**ASSIGNMENT**
Proceed with the article front matter below on 11β-HSD1 and visceral adiposity in maternal Mg restricted rat offspring, continuing from its last line.

**PASSAGE**

Does 11β-HSD1 Associate with the Development of Visceral Adiposity in Maternal Mg Restricted Wistar/NIN Rat Offspring?Kalashikam Rajender Rao1,2*, Inagadapa Padmavathi2, Lagishetty Venu2,3 and Manchala Raghunath2
- corresponding Author:
- Kalashikam Rajender Rao
National Center for Laboratory Animal sciences
National Institute of Nutrition
Jamai Osmania P O, Hyderabad - 500 007, India
E-mail: [email protected]
Received Date: January 02, 2012; Accepted Date: February 07, 2012; Published Date: February 09, 2012
Citation: Rajender Rao K, Padmavathi I, Venu L, Raghunath M (2012) Does 11β-HSD1 Associate with the Development of Visceral Adiposity in Maternal Mg Restricted Wistar/NIN Rat Offspring? Endocrinol Metabol Syndrome S7:002. doi: 10.4172/2161-1017.S7-002
Copyright: © 2012 Rajender Rao K, et al. This is an open-access article distributed under the terms of the Creative Commons Attribution License, which permits unrestricted use, distribution, and reproduction in any medium, provided the original author and source are credited.

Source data
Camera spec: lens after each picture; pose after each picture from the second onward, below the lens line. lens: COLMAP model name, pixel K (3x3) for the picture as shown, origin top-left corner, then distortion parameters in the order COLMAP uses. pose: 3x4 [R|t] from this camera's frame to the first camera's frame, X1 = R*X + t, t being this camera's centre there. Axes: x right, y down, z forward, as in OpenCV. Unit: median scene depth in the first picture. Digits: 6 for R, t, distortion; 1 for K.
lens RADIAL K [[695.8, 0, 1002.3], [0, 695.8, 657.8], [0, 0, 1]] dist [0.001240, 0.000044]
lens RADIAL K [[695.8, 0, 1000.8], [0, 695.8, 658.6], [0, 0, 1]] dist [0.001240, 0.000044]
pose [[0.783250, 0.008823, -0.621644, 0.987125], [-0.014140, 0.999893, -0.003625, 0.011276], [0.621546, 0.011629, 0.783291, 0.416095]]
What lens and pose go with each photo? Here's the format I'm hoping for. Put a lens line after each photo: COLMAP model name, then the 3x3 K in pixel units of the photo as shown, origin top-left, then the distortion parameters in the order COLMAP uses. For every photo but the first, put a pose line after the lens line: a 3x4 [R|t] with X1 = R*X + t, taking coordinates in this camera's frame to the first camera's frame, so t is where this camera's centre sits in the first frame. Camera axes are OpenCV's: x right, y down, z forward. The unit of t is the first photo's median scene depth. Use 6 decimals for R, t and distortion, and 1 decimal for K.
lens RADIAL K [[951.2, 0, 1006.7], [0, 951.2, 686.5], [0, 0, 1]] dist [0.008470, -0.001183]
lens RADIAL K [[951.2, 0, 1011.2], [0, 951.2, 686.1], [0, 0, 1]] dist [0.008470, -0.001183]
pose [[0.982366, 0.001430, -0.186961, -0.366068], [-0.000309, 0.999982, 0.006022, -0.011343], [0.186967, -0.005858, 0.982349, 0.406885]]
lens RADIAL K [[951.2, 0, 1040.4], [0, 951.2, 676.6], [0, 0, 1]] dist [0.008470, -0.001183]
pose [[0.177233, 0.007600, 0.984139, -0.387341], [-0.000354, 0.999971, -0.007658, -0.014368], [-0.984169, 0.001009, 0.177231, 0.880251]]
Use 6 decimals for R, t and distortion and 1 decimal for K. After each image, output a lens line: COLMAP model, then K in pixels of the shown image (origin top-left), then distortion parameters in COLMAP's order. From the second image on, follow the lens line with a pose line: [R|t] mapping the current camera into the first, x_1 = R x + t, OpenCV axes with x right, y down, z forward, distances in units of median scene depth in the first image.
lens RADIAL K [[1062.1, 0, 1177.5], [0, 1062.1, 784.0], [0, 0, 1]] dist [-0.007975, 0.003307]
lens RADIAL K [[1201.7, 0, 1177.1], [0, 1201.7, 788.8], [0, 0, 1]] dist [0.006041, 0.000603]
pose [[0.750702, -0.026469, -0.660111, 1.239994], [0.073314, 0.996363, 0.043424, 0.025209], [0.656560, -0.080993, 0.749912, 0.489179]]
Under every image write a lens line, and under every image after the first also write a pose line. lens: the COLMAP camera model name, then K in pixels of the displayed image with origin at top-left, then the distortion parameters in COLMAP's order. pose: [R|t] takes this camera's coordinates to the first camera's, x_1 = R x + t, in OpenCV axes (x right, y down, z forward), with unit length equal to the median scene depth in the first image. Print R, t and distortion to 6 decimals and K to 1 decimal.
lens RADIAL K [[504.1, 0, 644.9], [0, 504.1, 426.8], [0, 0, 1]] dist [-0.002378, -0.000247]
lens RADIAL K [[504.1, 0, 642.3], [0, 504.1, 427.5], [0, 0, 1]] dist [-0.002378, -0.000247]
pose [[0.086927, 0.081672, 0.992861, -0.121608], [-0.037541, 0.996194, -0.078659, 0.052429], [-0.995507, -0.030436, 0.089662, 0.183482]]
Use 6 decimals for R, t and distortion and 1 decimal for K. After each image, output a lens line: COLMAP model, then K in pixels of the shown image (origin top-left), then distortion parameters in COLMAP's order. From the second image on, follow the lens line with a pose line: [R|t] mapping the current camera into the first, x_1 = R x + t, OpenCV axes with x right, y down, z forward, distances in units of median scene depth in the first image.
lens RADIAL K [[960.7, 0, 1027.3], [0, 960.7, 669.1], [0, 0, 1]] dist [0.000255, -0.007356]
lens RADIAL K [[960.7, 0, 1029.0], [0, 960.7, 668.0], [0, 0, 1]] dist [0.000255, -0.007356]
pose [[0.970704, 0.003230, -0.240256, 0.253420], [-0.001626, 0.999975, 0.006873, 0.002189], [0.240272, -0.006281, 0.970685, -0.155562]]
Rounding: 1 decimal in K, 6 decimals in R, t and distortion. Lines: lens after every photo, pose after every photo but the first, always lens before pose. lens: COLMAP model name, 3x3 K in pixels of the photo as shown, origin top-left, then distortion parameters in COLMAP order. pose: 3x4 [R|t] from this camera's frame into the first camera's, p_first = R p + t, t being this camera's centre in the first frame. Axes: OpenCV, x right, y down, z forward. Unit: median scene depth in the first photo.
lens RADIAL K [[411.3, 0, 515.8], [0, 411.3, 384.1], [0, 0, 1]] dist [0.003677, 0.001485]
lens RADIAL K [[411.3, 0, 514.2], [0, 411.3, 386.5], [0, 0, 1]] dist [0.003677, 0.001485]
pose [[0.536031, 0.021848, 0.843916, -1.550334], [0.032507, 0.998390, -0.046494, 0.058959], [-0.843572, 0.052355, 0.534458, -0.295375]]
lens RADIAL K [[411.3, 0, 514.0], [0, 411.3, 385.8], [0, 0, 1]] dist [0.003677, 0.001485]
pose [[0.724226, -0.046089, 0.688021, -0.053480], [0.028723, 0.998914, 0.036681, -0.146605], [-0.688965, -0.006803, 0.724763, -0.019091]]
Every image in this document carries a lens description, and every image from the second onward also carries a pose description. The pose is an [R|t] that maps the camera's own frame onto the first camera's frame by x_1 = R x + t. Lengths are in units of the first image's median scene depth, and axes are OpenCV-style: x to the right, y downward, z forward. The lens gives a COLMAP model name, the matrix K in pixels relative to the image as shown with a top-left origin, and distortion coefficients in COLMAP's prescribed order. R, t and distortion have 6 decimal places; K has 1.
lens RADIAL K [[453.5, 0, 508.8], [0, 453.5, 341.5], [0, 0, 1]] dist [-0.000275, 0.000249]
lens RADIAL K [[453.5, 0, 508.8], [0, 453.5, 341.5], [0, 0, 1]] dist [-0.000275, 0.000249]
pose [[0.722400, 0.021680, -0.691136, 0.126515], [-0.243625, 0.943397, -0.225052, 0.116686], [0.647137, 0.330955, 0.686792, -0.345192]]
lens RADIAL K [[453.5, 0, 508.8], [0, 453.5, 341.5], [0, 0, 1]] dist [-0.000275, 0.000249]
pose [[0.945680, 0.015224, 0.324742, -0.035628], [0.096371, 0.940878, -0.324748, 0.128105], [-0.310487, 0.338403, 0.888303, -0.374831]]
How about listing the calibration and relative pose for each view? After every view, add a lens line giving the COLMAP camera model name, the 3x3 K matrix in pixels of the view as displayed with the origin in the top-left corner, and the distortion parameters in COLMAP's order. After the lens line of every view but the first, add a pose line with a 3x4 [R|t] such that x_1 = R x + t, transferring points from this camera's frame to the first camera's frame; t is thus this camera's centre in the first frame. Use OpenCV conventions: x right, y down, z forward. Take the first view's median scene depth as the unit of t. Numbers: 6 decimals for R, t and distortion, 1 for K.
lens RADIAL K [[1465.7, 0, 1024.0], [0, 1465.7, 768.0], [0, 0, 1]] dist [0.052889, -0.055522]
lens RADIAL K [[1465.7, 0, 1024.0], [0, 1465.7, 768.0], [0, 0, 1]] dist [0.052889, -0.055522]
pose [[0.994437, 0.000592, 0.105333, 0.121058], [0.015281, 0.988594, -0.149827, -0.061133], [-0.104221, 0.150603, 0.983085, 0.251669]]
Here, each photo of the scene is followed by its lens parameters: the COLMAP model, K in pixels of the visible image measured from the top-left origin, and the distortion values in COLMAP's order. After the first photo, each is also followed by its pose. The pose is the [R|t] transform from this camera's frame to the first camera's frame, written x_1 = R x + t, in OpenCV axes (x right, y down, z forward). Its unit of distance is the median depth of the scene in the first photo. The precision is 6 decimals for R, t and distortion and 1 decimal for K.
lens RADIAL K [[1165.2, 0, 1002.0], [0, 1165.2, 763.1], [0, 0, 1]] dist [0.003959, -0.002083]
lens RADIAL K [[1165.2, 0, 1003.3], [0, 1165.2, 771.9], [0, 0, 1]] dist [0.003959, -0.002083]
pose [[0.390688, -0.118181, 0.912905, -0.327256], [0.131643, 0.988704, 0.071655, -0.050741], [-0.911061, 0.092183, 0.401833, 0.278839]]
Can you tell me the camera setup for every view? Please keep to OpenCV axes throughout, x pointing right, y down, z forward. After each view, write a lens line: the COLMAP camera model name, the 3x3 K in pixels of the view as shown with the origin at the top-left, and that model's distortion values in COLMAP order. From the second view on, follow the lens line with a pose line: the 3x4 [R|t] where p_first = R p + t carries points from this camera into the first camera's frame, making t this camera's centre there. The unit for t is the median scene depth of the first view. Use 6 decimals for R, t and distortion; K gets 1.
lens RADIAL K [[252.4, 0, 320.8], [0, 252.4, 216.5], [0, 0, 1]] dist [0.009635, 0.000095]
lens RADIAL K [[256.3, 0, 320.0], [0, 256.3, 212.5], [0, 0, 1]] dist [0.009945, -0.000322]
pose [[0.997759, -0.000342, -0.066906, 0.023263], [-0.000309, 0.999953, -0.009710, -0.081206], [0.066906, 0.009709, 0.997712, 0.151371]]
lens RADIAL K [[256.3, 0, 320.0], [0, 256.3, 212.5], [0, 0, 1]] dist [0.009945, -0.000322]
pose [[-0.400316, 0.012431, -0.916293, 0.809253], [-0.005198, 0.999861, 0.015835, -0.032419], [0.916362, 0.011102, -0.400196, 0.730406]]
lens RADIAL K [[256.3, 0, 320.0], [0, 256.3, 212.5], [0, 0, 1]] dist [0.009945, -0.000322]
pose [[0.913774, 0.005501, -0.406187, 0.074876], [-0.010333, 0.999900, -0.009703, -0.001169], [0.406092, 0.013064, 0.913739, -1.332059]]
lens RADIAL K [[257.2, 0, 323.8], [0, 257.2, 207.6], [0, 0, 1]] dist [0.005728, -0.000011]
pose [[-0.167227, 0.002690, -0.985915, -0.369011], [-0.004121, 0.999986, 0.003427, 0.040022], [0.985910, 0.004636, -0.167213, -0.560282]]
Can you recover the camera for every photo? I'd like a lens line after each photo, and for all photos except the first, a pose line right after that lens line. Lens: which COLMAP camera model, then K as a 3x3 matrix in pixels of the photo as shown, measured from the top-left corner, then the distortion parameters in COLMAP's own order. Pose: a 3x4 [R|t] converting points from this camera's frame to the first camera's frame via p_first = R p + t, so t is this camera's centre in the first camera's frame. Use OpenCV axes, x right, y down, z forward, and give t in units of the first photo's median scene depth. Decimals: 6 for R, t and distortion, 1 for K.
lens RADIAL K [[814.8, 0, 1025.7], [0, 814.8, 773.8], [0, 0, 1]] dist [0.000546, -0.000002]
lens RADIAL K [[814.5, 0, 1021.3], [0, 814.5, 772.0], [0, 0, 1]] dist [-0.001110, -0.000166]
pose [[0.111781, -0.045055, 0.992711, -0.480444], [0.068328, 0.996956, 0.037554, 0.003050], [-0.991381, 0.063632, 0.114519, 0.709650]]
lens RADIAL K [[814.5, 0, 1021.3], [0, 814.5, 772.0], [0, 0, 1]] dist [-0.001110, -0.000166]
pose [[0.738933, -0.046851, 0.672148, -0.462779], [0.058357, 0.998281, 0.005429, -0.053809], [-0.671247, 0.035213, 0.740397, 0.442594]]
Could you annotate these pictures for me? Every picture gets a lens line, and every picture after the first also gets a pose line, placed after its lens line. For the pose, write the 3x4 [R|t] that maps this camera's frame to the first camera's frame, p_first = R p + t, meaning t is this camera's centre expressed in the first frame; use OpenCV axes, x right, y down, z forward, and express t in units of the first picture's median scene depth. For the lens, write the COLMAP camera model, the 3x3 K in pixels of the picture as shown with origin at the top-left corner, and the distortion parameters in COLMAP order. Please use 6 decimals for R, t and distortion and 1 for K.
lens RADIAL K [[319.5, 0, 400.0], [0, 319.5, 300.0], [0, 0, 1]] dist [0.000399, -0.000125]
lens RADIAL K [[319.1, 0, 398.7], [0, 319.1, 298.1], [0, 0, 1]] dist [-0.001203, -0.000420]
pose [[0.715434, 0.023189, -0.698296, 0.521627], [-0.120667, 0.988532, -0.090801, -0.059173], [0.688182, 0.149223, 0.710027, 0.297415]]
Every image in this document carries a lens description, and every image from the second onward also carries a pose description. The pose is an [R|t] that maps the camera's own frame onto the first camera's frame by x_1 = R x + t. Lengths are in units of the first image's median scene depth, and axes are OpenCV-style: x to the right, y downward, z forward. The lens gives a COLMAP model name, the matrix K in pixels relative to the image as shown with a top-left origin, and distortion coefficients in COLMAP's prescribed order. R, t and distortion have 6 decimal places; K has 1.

**TASK OUTPUT**
Maternal magnesium restriction irreversibly increased body fat %, specially the visceral adiposity in WNIN rat offspring. We have now investigated whether the increased visceral adiposity was associated with increased adipogenesis and glucocorticoid stress. Female, weanling WNIN rats were fed for 12 weeks, a control (AIN 93G) diet (MgC) or the same with 70% restriction of Mg (MgR) and mated with control males. Some of the pregnant MgR dams were rehabilitated from parturition and their pups weaned on to control diet (MgRP). At weaning half of the pups from MgR dams were shifted to control diet (MgRW) while the other half continued on Mg restriction (MgR). mRNA expression for fatty acid synthase (FAS) and 11β-hydroxysteroid dehydrogenase type 1 (11β-HSD1) was significantly higher in MgR adipose tissue offspring. However leptin mRNA expression was comparable among different groups. Both the rehabilitation regimes corrected the expression of 11β-HSD1 but not that of FAS. Maternal Mg restriction predisposed the offspring to increased glucocorticoid stress (11β-HSD1) that could underlie the increased body fat %/central adiposity.